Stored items
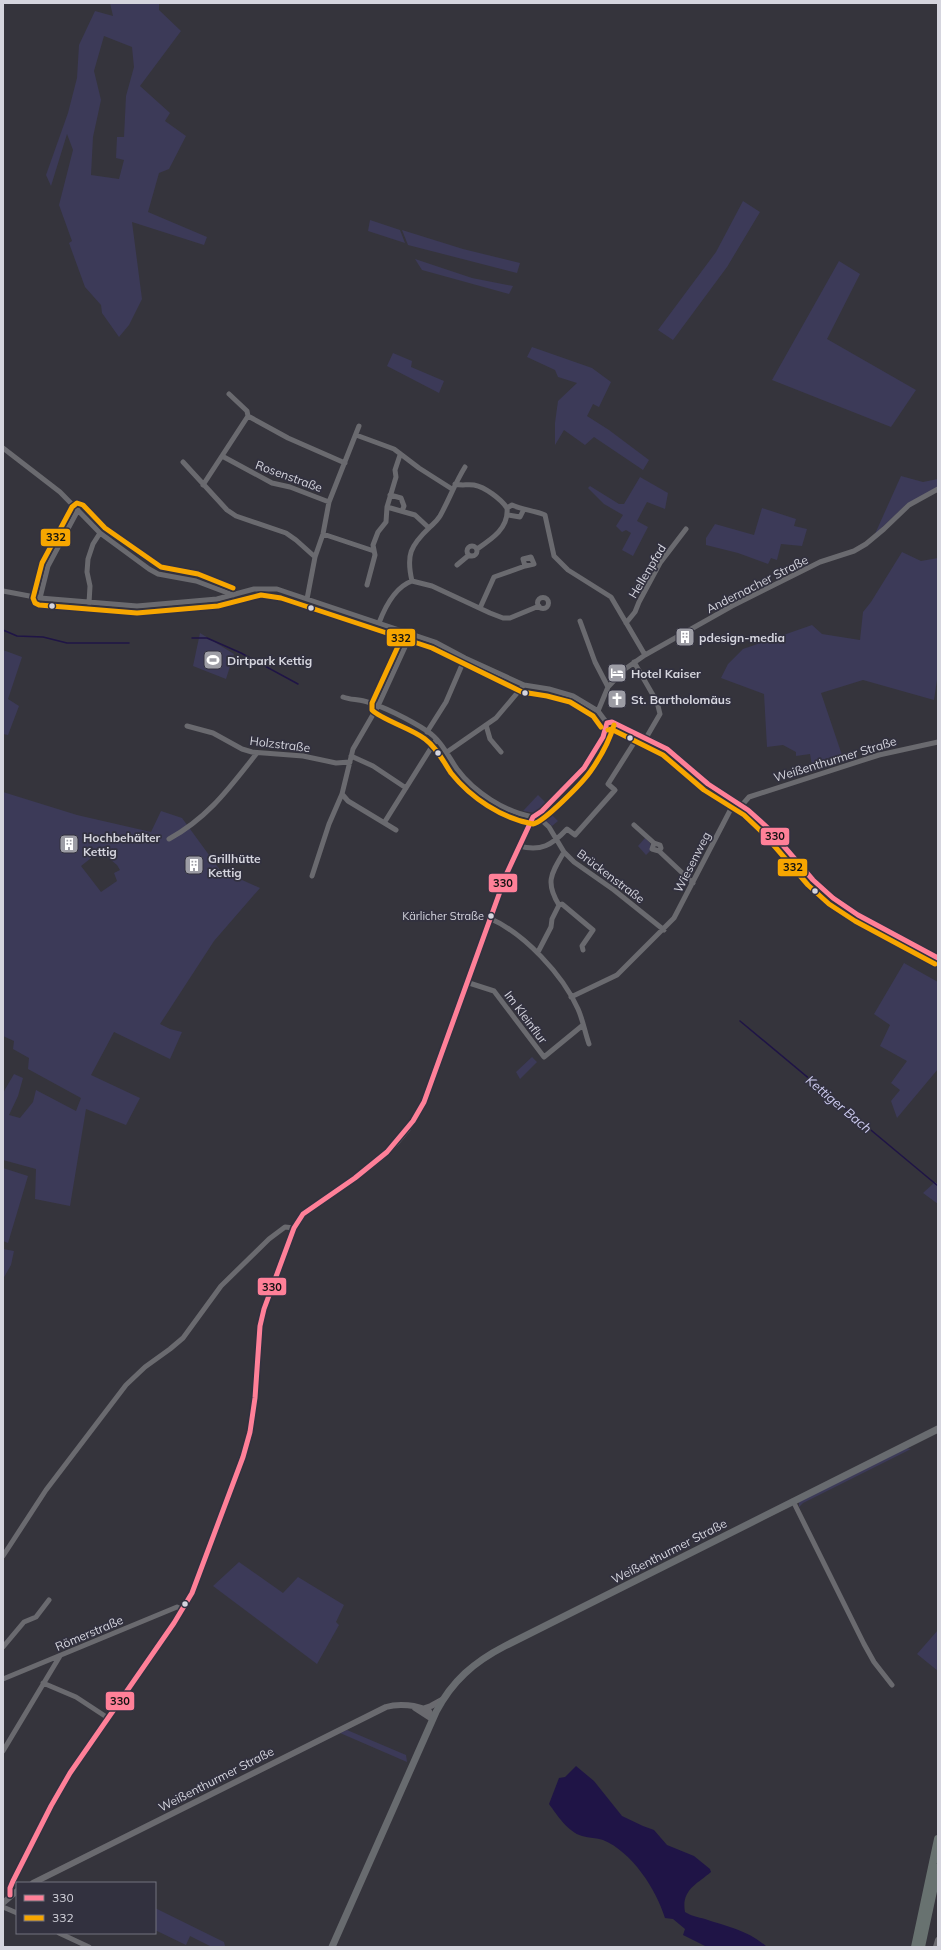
<svg xmlns="http://www.w3.org/2000/svg" width="941" height="1950" font-family="Mulish,sans-serif">
  <style>
    .green { fill: #3c3a58; fill-rule: evenodd }
    .water { fill: #1f1446 }
    .lines { fill: none; stroke-linecap: round; stroke-linejoin: round }
    .stream { stroke: #1f1446; stroke-width: 1.5 }
    .minor { stroke: #6a6a6f; stroke-width: 5 }
    .tertiary { stroke: #6a6a6f; stroke-width: 6 }
    .secondary { stroke: #686b6f; stroke-width: 7 }
    .trunk { stroke: #687270; stroke-width: 8 }
    .bus-1-casing { stroke: #32313f; stroke-width: 8 }
    .bus-2-casing { stroke: #32313f; stroke-width: 8 }
    .bus-1 { stroke: #ff8098; stroke-width: 5 }
    .bus-2 { stroke: #f7a600; stroke-width: 5 }
    .bus-dot { fill: #d5d5de; stroke: #32313f; stroke-width: 1.5 }
    .labels { text-anchor: middle; dominant-baseline: central; stroke-width: 3.5; stroke-linejoin: round; paint-order: stroke }
    .bus-label { font-size: 11px; fill: #d5d5de; stroke: #32313f; text-anchor: end }
    .street-label { font-size: 12px; fill: #d5d5de; stroke: #32313f }
    .poi-label { font-size: 12px; font-weight: bold; fill: #d5d5de; stroke: #32313f; text-anchor: start }
    .water-label { font-size: 13px; font-style: italic; fill: #ceccf0; stroke: #32313f }
    .line-badge { stroke: #32313f; stroke-width: 1.5 }
    .pale-badge-label { font-size: 11px; text-anchor: middle; font-weight: bold; fill: #111 }
  </style>
  <rect width="100%" height="100%" fill="#35343c"/>
  <path class="green" d="M110,3H159V10L181,31L140,86L170,113L165,121L186,136L169,169L159,173L148,212L207,237L204,245L132,222L142,299L129,325L119,337L102,313L101,305L85,287L69,243L72,241L59,205L73,150L67,134L51,186L46,175L68,113L77,78L79,45L95,11L113,16ZM104,36L132,47L134,67L126,96L124,137H117L116,158L124,160L119,179L91,175L93,137L101,100L94,71Z
    M743,201L760,212L727,267L673,340L658,330L716,252Z
    M370,220L400,230L405,243L368,231Z
    M402,230L463,249L520,263L517,273L408,245Z
    M415,259L472,278L513,286L509,294L422,270Z
    M839,261L860,274L827,339L916,390L891,427L772,380Z
    M532,347L592,368L611,382L599,407L593,404L587,416L609,430L649,460L643,470L594,437L585,445L564,430L555,445V423L558,401L577,383L558,377L555,370L527,357Z
    M393,353L412,361L411,367L444,381L439,393L387,366Z
    M901,476L923,482L938,479V487L907,504L875,534Z
    M640,477L668,493L665,509L647,502L637,521L648,527L633,556L622,550L631,533L626,530L622,532L616,526L623,515L604,504L588,488L590,486L619,504H624Z
    M762,508L796,519L794,526L807,529L802,546L781,544L777,560L771,558L768,564L738,553L706,545V538L715,524L754,535Z
    M902,552L921,561L938,558V673L934,700L863,680L821,693L844,761L813,771L810,754L796,756V752L783,745L767,747L764,694L721,678L728,664L743,649L812,625L822,634L860,640L863,612L871,602Z
    M200,633L234,654L226,679L193,666Z
    M3,650L22,657L8,699L19,706L8,735L3,734Z
    M3,792L77,815L151,832L161,811L182,818L220,870L260,888L214,941L160,1024L170,1029L182,1032L170,1059L114,1032L91,1075L140,1098L126,1125L86,1109L70,1206L35,1199L36,1169L3,1160V1093L14,1074L23,1078L18,1096L9,1115L20,1118L33,1102L36,1090L76,1111L81,1098L28,1069L29,1058L13,1049L14,1041L3,1036ZM100,851L117,865L120,870L114,873L117,881L101,892L81,866Z
    M538,795L546,803L545,804L535,813L523,811Z
    M547,810L558,821L552,826L543,818V815Z
    M645,838L650,843L651,850L646,855L638,846Z
    M904,963L938,982V1069L897,1118L891,1101L900,1090L891,1083L907,1061L880,1046L890,1025L874,1014Z
    M532,1057L537,1062L520,1079L516,1072Z
    M3,1168L28,1176L8,1243L3,1241Z
    M935,1182L938,1184V1204L923,1193Z
    M3,1249L14,1251L11,1265L3,1279Z
    M906,1448L911,1449L803,1503L799,1507V1501Z
    M239,1562L283,1593L298,1577L344,1605L336,1622L339,1625L317,1664L213,1586Z
    M938,1630V1671L917,1654Z
    M347,1730L406,1755L407,1762L340,1733Z
    M155,1908L224,1942L225,1946L229,1947H212L190,1936L186,1945L155,1930Z"/>
  <path class="water" d="M576,1766L594,1781L622,1816L643,1826L654,1830L667,1845L694,1856L710,1869L711,1872C697,1884 681,1890 685,1912C691,1916 698,1917 705,1919C728,1927 748,1930 767,1947H707L683,1935L685,1929L673,1919L665,1918C656,1889 632,1852 603,1840C597,1838 589,1838 582,1836C568,1832 557,1815 549,1804L559,1778L565,1777Z"/>
  <g class="lines">
    <path class="stream" d="M3,630L17,636L43,637L67,643H129
      M192,638H207L241,653L298,684
      M740,1021L938,1186"/>
    <path class="minor" d="M229,394L247,411L248,416L288,438L345,463
      M356,435L394,449L419,468L452,489
      M3,448L60,492L100,533L149,569L158,574L196,581L233,595
      M222,456L272,483L290,487L329,502
      M183,462L227,510L236,516L286,533L296,540L315,557
      M455,484C462,486 467,484 474,485C485,487 501,499 507,508L512,505C523,510 533,510 545,515L554,556L568,570L611,597L645,655
      M203,485L248,416
      M390,495L401,498L404,506L402,511
      M387,507L415,515L429,528
      M508,515L520,517L523,511
      M323,534L374,551
      M467 551a5 5 0 1 1 10 0a5 5 0 1 1-10 0Z
      M477,549C492,539 509,528 507,508
      M531,557L534,564L525,566L523,559Z
      M457,565L469,555
      M412,581L432,586L490,613L503,618H510L539,606
      M367,585L375,555L373,545L378,532L386,522L387,507L396,477L395,470L400,455
      M3,591L40,598L137,606L217,599L254,589H277L435,642L465,658L524,685L549,689L573,696L598,711L607,723
      M537.5 603a5.5 5.5 0 1 1 11 0a5.5 5.5 0 1 1-11 0Z
      M40,598L48,566L78,510
      M307,599L315,557L323,534L329,502L359,426
      M89,603L90,586L87,572L88,559L93,544L100,533
      M480,608L494,577L525,566
      M580,621L595,662L608,687
      M379,623C385,607 395,587 412,581C406,555 410,546 430,527C433,524 437,521 440,516C449,500 455,483 465,467
      M626,623L635,612L639,602L660,563L686,529
      M634,662L657,702L660,714L646,738
      M343,697C350,700 357,699 364,701C381,705 412,721 427,731C441,740 448,756 457,769C474,792 505,812 533,817
      M598,711L608,687L625,669L645,655L732,606L820,562L854,551L866,544L884,529L909,505L938,489
      M486,725L490,739L501,752
      M187,726L213,733L242,749L252,752L303,756L336,763L350,762
      M427,732L446,702L465,658
      M447,752L496,718L524,685
      M351,756L373,766L406,788
      M342,794L348,801L396,830
      M742,805L749,797L879,755L938,742
      M536,815L549,827L564,852L574,862L614,890L664,930
      M384,823L436,740
      M634,825L654,843L660,845L661,848L659,851L652,849L654,843
      M169,839C209,817 230,787 257,753
      M519,846C541,852 552,845 567,829L575,835L615,790L608,784L639,735
      M659,851L693,883
      M312,876L329,824L342,794L353,749L378,706L411,634
      M559,905C545,882 551,874 564,852
      M489,918C524,933 563,975 578,1009C583,1020 585,1033 589,1044
      M538,952L551,927L552,919L559,905L562,904L593,930L582,946L583,950
      M466,982L494,991L544,1057L583,1025
      M571,997L617,975L674,918L735,801
      M793,1501L864,1644L874,1662L892,1685
      M3,1556L46,1490L126,1385L145,1367L170,1349L183,1338L221,1286L269,1239L285,1227L294,1228
      M3,1647L24,1622L36,1617L49,1600
      M3,1679L177,1607L183,1610
      M43,1683L76,1697L108,1718
      M3,1751L60,1656
      M3,1907L17,1913
      M59,1933L89,1947"/>
    <path class="tertiary" d="M415,1708L432,1719
      M422,1709L431,1706L442,1700
      M33,1883L386,1707C399,1703 417,1705 429,1711L432,1719
      M10,1895V1888L13,1881L51,1806L70,1773L174,1623L192,1593L243,1457L250,1432L255,1398L260,1326L264,1309L294,1228L303,1214C350,1179 398,1157 424,1102L506,875L533,817L542,811L584,768L603,737L607,723L612,722C632,733 656,740 674,754C686,764 696,775 708,784C726,796 745,805 760,820C786,844 805,876 833,898C865,922 903,937 938,958
      M3,1903L17,1891
      M936,1947L938,1940"/>
    <path class="secondary" d="M332,1947L436,1712C452,1681 474,1662 505,1646L938,1429"/>
    <path class="trunk" d="M915,1947L938,1839
      M921,1947L938,1868"/>
    <defs>
      <path id="bus-1" d="M607,723L612,722L667,749L708,784L748,810L769,829L813,880L833,898L858,915L938,958
        M10,1895V1888L13,1881L51,1806L70,1773L174,1623L192,1593L243,1457L250,1432L255,1398L260,1326L264,1309L294,1228L303,1214L355,1178L387,1152L413,1121L424,1102L506,875L533,817L542,811L584,768L603,737L607,723"/>
      <path id="bus-2" d="M233,588L198,574L161,567L105,528L83,505L77,503L72,507L42,563L33,598L35,603L39,605L137,613L218,606L261,595L281,598L432,648L522,692L547,696L570,702L593,716L601,727
        M405,631L372,703V710C382,720 411,728 425,739C437,748 443,761 451,773C471,798 501,818 533,824C544,822 582,783 590,772C600,758 609,742 614,725
        M608,730L611,729L663,755L704,790L744,815L764,834L808,885L829,904L855,921L935,964"/>
    </defs>
    <use href="#bus-1" class="bus-1-casing"/>
    <use href="#bus-2" class="bus-2-casing"/>
    <use href="#bus-1" class="bus-1"/>
    <use href="#bus-2" class="bus-2"/>
  </g>
  <defs>
    <symbol id="building-square" viewBox="-11 -11 22 22"><rect x="-9" y="-9" width="18" height="18" rx="4" fill="#9d9da5" stroke="#32313f"/><path d="M-4-6H4V6H1V3H-1V6H-4ZM-2.5-4.3h1.7v1.8h-1.7ZM.8-4.3h1.7v1.8H.8ZM-2.5-1h1.7V.8h-1.7ZM.8-1h1.7V.8H.8Z" fill="#fff"/></symbol>
    <symbol id="stadium-square" viewBox="-11 -11 22 22"><rect x="-9" y="-9" width="18" height="18" rx="4" fill="#9d9da5" stroke="#32313f"/><path d="M0-5a6.5 5 0 1 0 0 10a6.5 5 0 1 0 0-10ZM-3.5-1.8h7v3.6h-7Z" fill="#fff"/></symbol>
    <symbol id="hotel-square" viewBox="-11 -11 22 22"><rect x="-9" y="-9" width="18" height="18" rx="4" fill="#9d9da5" stroke="#32313f"/><path d="M-6-4.5h1.5V1H6V5H4.5V3h-9V5H-6ZM-4 0a1.8 1.8 0 1 1 3.6 0ZM.5 0V-2.5h3Q6-2.5 6 0Z" fill="#fff"/></symbol>
    <symbol id="church-square" viewBox="-11 -11 22 22"><rect x="-9" y="-9" width="18" height="18" rx="4" fill="#9d9da5" stroke="#32313f"/><path d="M-1.2-6h2.4v3.5h3.3v2.4h-3.3V6h-2.4V-.1h-3.3v-2.4h3.3Z" fill="#fff"/></symbol>
  </defs>
  <g fill-rule="evenodd">
    <use href="#building-square" x="674" y="626" width="22" height="22"/>
    <use href="#stadium-square" x="202" y="649" width="22" height="22"/>
    <use href="#hotel-square" x="606" y="662" width="22" height="22"/>
    <use href="#church-square" x="606" y="688" width="22" height="22"/>
    <use href="#building-square" x="58" y="833" width="22" height="22"/>
    <use href="#building-square" x="183" y="854" width="22" height="22"/>
  </g>
  <g class="bus-dot">
    <circle cx="52" cy="606" r="3.5"/>
    <circle cx="311" cy="608" r="3.5"/>
    <circle cx="525" cy="693" r="3.5"/>
    <circle cx="630" cy="738" r="3.5"/>
    <circle cx="438" cy="753" r="3.5"/>
    <circle cx="815" cy="891" r="3.5"/>
    <circle cx="491" cy="916" r="3.5"/>
    <circle cx="185" cy="1604" r="3.5"/>
  </g>
  <g class="labels">
    <g class="bus-label">
      <text x="484" y="916">Kärlicher Straße</text>
    </g>
    <g class="street-label">
      <text transform="translate(289 476) rotate(20)">Rosenstraße</text>
      <text transform="translate(647 571) rotate(-59)">Hellenpfad</text>
      <text transform="translate(757 584) rotate(-27)">Andernacher Straße</text>
      <text transform="translate(280 744) rotate(7)">Holzstraße</text>
      <text transform="translate(835 759) rotate(-17)">Weißenthurmer Straße</text>
      <text transform="translate(692 862) rotate(-63)">Wiesenweg</text>
      <text transform="translate(611 876) rotate(37)">Brückenstraße</text>
      <text transform="translate(526 1017) rotate(53)">Im Kleinflur</text>
      <text transform="translate(669 1551) rotate(-27)">Weißenthurmer Straße</text>
      <text transform="translate(89 1633) rotate(-23)">Römerstraße</text>
      <text transform="translate(216 1779) rotate(-27)">Weißenthurmer Straße</text>
    </g>
    <g class="poi-label">
      <text x="699" y="637">pdesign-media</text>
      <text x="227" y="660">Dirtpark Kettig</text>
      <text x="631" y="673">Hotel Kaiser</text>
      <text x="631" y="699">St. Bartholomäus</text>
      <text x="83" y="837">Hochbehälter<tspan x="83" dy="14">Kettig</tspan></text>
      <text x="208" y="858">Grillhütte<tspan x="208" dy="14">Kettig</tspan></text>
    </g>
    <g class="water-label">
      <text transform="translate(839 1104) rotate(40)">Kettiger Bach</text>
    </g>
  </g>
  <g class="line-badge">
    <rect x="40" y="528" width="31" height="19" rx="4" fill="#f7a600"/>
    <rect x="386" y="628" width="30" height="19" rx="4" fill="#f7a600"/>
    <rect x="760" y="827" width="30" height="19" rx="4" fill="#ff8098"/>
    <rect x="777" y="858" width="31" height="19" rx="4" fill="#f7a600"/>
    <rect x="488" y="873" width="30" height="20" rx="4" fill="#ff8098"/>
    <rect x="257" y="1277" width="30" height="19" rx="4" fill="#ff8098"/>
    <rect x="105" y="1691" width="30" height="20" rx="4" fill="#ff8098"/>
  </g>
  <g class="pale-badge-label">
    <text x="56" y="541">332</text>
    <text x="401" y="642">332</text>
    <text x="775" y="840">330</text>
    <text x="793" y="871">332</text>
    <text x="503" y="887">330</text>
    <text x="272" y="1291">330</text>
    <text x="120" y="1705">330</text>
  </g>
  <rect width="941" height="1950" fill="none" stroke="#d5d5de" stroke-width="8"/>
  <rect x="16" y="1882" width="140" height="52" fill="#32313f" stroke="#73737f"/>
  <rect x="24" y="1895" width="20" height="6" fill="#ff8098" stroke="#73737f"/>
  <text x="52" y="1902" font-size="12" fill="#d5d5de">330</text>
  <rect x="24" y="1915" width="20" height="6" fill="#f7a600" stroke="#73737f"/>
  <text x="52" y="1922" font-size="12" fill="#d5d5de">332</text>
</svg>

> [ACTION ITEM]: Your answer should consist only of the lines above between the line holding "M427,732L446,702L465,658" and the line holding "M489,918C524,933 563,975 578,1009C583,1020", inclusive, each transcribed exactly.

> [TASK SOLUTION]:
      M427,732L446,702L465,658
      M447,752L496,718L524,685
      M351,756L373,766L406,788
      M342,794L348,801L396,830
      M742,805L749,797L879,755L938,742
      M536,815L549,827L564,852L574,862L614,890L664,930
      M384,823L436,740
      M634,825L654,843L660,845L661,848L659,851L652,849L654,843
      M169,839C209,817 230,787 257,753
      M519,846C541,852 552,845 567,829L575,835L615,790L608,784L639,735
      M659,851L693,883
      M312,876L329,824L342,794L353,749L378,706L411,634
      M559,905C545,882 551,874 564,852
      M489,918C524,933 563,975 578,1009C583,1020 585,1033 589,1044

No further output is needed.